By Cathy Watson | Chief of Partnerships
Life is always eventful in a refugee settlement. We have been privy to forest crime. You heard that right. Forest crime. But first I want to talk about something more edifying: trees for refugees with disabilities. In this project, we are proud to be assisting at least 18 households where the family heads are visually impaired or are living with other activity-limiting deficits such as lameness that creates difficulting in walking.
(Writing those words I am aware of language. I could say people with special needs, or use the term specially abled. I am following the example of the UN Refugee agency, UNHCR, which uses "refugees with disabilities". I so sorry if for some that is not the phrasing you prefer. I understand.)
At 54, Joel is our longest serving and most experienced outreach worker. He started with us in 2018 and, with a Diploma in Forestry and a Degree in Social Works and Social Administration, is ideally suited to be attending to families affected by disability.
Hearing him describe one household that is doubly affected by disability, my immediate thought was "Oh no, how did they make it across the border from South Sudan? How did they flee?" The social worker in him responded "Those are sensitive questions that require gradual entrance. You do not ask right away".
Jackson and his wife are in their thirties. He is almost blind and has a weak misshapen leg. She suffers from epilepsy. They have a two year old child. "Living with disability in a refugee settlement means you will not access many things," explains Joel. "In most cases, the community neglects such people."
Given their needs, what we have done is not a lot. Their lives are still hardscrabble, their plots largely baked brown in the dry season. But our project has brought them hardwoods like Milicia excelsa (Mvule/Iroko), the exotic fast grower Senna siammea, which refugees like as a compound tree, Melia volkensii for poles, and Carica papaya (pawpaw) for fruit.

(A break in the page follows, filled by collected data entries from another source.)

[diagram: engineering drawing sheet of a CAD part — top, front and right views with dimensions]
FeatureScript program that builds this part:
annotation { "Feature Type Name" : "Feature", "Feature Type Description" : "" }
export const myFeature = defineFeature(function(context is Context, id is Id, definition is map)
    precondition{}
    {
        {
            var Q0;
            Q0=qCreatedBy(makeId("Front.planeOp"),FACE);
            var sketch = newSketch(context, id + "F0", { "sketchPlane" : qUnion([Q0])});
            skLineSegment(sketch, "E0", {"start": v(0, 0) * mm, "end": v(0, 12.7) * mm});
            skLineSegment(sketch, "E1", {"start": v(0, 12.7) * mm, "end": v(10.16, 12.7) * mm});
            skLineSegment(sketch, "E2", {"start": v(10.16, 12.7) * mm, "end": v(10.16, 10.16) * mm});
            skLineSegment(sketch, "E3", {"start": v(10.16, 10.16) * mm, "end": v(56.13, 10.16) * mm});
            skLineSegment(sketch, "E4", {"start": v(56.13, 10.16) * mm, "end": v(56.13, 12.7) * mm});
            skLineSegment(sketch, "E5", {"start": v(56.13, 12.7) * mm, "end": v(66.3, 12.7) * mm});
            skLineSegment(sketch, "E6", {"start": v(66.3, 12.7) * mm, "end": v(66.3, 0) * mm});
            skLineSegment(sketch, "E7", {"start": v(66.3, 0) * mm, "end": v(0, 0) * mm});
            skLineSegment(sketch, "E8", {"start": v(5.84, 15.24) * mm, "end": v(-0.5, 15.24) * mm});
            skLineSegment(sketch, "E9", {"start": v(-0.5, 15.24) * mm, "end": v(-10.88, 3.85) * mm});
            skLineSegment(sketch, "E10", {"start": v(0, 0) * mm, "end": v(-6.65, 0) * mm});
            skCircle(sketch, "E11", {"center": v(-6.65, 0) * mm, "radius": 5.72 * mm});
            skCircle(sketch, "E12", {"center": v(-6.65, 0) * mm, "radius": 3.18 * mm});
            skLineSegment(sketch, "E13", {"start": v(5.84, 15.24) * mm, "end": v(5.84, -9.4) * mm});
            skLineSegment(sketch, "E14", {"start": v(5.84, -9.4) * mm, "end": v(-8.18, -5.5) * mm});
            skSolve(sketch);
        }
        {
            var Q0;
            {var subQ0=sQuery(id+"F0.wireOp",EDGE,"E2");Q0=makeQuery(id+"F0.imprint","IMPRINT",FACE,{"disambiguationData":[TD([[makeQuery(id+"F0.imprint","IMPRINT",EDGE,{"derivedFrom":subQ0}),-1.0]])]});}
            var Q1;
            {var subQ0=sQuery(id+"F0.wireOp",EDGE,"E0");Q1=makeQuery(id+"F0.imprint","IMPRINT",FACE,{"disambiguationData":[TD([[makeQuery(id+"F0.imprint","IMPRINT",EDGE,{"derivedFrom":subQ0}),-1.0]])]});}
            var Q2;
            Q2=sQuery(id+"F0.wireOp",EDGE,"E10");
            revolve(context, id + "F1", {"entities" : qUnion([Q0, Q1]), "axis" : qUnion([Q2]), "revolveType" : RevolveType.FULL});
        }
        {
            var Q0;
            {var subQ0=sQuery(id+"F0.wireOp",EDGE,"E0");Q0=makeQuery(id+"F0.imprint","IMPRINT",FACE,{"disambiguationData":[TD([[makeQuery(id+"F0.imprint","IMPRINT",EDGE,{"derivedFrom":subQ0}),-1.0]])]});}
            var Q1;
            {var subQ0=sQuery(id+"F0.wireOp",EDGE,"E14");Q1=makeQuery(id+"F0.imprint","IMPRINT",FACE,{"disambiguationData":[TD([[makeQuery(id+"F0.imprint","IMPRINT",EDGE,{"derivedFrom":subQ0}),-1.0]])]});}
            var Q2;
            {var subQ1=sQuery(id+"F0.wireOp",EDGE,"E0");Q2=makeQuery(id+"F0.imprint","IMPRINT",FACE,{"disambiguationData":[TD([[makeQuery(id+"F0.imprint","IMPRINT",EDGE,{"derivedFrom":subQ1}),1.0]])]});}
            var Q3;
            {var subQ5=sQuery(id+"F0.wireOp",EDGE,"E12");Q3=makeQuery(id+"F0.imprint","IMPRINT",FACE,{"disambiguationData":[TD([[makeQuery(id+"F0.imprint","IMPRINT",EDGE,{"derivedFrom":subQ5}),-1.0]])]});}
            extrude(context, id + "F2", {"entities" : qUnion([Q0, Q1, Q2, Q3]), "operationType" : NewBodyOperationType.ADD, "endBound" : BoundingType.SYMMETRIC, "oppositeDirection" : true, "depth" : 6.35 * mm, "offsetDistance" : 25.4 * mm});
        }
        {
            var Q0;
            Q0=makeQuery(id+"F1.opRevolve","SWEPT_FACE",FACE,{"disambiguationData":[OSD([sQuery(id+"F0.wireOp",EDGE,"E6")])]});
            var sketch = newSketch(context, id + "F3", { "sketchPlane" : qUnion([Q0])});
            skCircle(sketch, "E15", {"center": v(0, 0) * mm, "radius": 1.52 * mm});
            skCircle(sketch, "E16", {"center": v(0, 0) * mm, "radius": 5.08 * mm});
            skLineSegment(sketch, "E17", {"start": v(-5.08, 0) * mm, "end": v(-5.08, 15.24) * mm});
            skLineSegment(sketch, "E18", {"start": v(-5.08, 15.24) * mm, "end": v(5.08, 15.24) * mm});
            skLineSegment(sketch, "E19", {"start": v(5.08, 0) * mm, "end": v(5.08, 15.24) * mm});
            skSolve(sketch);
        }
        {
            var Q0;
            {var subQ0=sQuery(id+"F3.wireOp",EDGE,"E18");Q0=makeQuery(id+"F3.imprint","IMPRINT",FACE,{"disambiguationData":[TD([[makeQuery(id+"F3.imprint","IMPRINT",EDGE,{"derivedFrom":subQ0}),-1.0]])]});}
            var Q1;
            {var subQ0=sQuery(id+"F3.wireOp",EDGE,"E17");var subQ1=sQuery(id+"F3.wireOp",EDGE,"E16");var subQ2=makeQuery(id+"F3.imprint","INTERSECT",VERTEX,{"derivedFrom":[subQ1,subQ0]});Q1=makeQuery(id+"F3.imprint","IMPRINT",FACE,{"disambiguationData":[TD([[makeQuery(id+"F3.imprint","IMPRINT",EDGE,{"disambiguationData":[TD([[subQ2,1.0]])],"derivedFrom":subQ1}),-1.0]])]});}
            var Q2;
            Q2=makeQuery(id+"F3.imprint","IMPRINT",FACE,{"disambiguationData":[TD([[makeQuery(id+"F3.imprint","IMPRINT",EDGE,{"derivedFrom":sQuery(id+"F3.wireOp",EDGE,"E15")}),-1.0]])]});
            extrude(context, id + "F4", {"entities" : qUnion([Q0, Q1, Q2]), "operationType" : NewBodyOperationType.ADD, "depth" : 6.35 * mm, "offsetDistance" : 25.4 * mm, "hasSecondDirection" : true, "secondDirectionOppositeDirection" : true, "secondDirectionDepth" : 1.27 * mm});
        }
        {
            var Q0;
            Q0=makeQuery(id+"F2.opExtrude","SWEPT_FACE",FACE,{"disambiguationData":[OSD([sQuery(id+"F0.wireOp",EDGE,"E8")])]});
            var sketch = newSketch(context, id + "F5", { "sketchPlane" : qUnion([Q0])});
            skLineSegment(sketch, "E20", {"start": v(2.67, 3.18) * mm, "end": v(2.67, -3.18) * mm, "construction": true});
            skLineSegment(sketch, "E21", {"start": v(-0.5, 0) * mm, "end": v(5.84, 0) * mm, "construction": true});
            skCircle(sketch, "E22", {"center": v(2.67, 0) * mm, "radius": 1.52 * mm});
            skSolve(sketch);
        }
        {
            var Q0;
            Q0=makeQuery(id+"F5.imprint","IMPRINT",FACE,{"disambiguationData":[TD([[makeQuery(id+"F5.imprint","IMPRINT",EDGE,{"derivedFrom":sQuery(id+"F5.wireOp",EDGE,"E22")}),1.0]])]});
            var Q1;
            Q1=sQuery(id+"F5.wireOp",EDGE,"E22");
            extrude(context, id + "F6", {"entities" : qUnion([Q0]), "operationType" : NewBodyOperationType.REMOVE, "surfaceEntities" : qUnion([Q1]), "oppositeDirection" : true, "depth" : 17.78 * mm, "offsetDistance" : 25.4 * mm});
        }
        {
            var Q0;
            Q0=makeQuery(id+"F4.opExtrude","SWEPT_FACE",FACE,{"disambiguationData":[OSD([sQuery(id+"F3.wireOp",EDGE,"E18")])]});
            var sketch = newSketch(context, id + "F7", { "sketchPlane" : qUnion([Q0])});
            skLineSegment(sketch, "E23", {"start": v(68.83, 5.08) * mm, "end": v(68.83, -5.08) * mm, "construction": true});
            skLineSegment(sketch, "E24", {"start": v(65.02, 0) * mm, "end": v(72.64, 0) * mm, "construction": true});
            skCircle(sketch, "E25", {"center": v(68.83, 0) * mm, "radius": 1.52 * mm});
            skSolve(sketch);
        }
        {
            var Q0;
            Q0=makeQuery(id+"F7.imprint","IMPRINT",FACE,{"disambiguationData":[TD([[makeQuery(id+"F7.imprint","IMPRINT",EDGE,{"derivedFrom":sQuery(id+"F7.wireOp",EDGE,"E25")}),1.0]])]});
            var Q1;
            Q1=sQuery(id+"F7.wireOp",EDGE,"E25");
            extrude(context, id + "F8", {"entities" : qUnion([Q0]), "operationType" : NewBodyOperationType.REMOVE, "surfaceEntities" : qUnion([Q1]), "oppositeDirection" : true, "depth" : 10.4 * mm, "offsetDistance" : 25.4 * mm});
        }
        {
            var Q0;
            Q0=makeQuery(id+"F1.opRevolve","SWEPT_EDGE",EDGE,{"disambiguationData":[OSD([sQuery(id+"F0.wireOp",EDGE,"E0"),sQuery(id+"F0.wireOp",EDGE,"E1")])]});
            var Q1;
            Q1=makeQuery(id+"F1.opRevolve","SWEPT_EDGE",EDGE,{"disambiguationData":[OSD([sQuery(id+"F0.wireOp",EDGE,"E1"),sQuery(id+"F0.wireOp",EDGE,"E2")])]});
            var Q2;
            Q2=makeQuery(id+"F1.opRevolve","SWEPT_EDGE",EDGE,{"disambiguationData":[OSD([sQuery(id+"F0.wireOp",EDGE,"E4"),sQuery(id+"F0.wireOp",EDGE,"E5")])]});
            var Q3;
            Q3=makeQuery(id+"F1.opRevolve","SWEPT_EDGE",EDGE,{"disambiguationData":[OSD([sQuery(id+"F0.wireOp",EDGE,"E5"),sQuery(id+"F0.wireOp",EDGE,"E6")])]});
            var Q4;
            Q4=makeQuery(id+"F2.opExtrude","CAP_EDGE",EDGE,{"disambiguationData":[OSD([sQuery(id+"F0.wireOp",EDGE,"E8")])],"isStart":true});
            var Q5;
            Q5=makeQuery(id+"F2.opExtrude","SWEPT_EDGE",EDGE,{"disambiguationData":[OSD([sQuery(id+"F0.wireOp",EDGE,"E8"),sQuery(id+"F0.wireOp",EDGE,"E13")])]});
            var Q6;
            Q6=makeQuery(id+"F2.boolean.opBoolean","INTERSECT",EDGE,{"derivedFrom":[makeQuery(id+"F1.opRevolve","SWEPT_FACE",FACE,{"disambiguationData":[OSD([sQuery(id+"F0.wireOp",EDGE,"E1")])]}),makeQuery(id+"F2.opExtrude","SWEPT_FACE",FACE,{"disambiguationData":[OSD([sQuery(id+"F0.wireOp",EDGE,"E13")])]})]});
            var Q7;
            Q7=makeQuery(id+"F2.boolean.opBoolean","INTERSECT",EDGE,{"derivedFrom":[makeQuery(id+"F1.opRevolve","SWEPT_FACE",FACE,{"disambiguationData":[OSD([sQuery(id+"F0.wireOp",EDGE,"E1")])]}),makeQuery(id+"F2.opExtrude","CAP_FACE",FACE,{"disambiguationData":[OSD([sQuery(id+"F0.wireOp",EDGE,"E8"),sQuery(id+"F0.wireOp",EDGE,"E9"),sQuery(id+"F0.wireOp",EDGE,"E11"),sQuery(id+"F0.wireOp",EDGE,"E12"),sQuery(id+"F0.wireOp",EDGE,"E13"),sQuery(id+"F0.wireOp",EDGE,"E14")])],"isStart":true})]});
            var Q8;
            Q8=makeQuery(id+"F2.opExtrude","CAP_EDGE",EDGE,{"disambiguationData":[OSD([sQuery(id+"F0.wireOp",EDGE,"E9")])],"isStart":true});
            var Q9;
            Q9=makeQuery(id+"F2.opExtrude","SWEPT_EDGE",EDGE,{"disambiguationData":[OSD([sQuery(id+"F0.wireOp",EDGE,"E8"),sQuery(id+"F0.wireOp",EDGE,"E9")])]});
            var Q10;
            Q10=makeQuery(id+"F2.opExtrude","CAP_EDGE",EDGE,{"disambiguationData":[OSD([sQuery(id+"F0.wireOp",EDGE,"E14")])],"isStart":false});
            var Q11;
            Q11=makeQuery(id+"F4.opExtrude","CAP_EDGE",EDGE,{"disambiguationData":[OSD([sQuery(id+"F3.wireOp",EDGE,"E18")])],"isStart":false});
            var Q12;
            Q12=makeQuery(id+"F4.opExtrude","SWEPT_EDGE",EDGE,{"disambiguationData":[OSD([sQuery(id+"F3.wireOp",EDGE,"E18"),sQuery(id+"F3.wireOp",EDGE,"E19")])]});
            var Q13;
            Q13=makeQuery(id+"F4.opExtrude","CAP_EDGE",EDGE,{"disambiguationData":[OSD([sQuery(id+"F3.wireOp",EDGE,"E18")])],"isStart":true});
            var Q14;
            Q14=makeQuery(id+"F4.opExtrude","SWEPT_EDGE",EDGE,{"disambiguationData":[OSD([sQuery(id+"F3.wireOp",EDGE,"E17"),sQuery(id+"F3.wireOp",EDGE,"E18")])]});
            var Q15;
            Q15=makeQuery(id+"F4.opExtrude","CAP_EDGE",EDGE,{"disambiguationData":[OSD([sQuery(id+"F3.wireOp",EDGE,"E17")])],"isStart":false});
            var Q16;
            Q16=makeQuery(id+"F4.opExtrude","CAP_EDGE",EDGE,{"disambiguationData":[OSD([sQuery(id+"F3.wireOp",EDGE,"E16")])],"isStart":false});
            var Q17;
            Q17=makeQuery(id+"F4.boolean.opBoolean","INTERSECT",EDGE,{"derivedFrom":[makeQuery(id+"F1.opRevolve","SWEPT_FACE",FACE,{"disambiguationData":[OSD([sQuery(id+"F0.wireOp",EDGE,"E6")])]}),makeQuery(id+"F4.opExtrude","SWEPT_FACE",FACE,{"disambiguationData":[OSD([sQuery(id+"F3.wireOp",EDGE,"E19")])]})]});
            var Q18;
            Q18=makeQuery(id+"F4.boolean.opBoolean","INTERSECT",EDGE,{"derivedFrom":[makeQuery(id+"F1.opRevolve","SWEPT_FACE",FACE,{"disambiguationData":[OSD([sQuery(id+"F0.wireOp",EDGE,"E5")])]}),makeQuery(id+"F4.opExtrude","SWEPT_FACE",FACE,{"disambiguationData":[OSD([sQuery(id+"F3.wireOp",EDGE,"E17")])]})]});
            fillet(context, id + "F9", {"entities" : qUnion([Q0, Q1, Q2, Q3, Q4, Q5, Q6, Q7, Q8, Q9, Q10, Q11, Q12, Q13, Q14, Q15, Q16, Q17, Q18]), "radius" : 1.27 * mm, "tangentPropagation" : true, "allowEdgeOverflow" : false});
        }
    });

They are particularly happy with the pigeon peas seed we gave them: Cajanus cajans is a shrub that gives food (the pea), fodder, shade for small livestock like ducks, nitrogen and mulch for soil, and fuel from its stalks. "They plant them around the boundaries of their plots and, because it fertilizes crops, even now they have prepared their food garden to plant more pigoen peas," says Joel.
And the community does sometimes step up. Last time Joel visited the couple, they were enjoying the fruit of the Borassus aethiopum, a wild growing palm, that a neighbour had brought them. Our community-based facilitator (CBF) Joseph is working in Village 18, Zone 3 with a household where the male head has had a stroke. According to Joel, "He is just down, and his children have matured and are scattered in South Sudan".
It is really heart warming that our CBFs and senior outreach workers, Joel and Gertrude, took it upon themselves to do this. Refugees with disabilities were not part of our mental map when we started in 2017. Now they very much are. In rather blurry photos taken on low res phones, see our nursery worker Patrick going an extra mile to weed Jackson's food garden and CBF Beida guiding a completely blind refugee on how to collect water in the absence of his wife.
Now onto to forest crime. According to the UN Office on Drugs and Crime, forest crime refers to the illegal exploitation of the world's flora, and is on the rise accross the globe, particularly in poor tropical countries. The UN FAO's 2020 Global Forest Resources Assessment Report, meanwhile, notes that "Africa had the largest annual rate of net forest loss, and that forests in West, Central, East and Southern Africa are particularly vulnerable to the ellicit exploitation of high-demand endangered trees, putting biodiversity, local economies and humans at great risk".
One of those high-demand trees is Afzelia africana. This species is currently being taken out of the refugee area. No one knows for sure who is extracting these trees or where they are going but demand is known to be strong in Vietnam and China. Our team was devastated this week to see that the largest and most towering Afzelia in our zone had been removed overnight. All that was left were a few branches. Conjecture is that local people will turn them into charcoa, a tiny short-lived dividend from the demise of a giant.
Afzelia is not a fast growing tree. The oldest of those we have planted date from 2017 and are not more than two meters tall if that. It is a sore loss. Nothing we plant is likely to ever attain the size of that tree, certainly nothing in our lifetimes. Forest crime is one of the downsides of the new roads that were put in so that the UN, government and NGOs could the serve refugees. We had known these trees were being taken. But it had never come so close.
We thank you for your incredible support. Your donations just keep coming in. We are not disheartened - more like marveling at the challenges faced by these households coping with disability and our threatened landscape.
We remain as strong in cur commitment as ever. And we have the planting season to look forward to. "The clouds are building up," says senior field officer Joel. "It's a sign of rain coming anytime now." For us and the refugees, it is a sign of hope.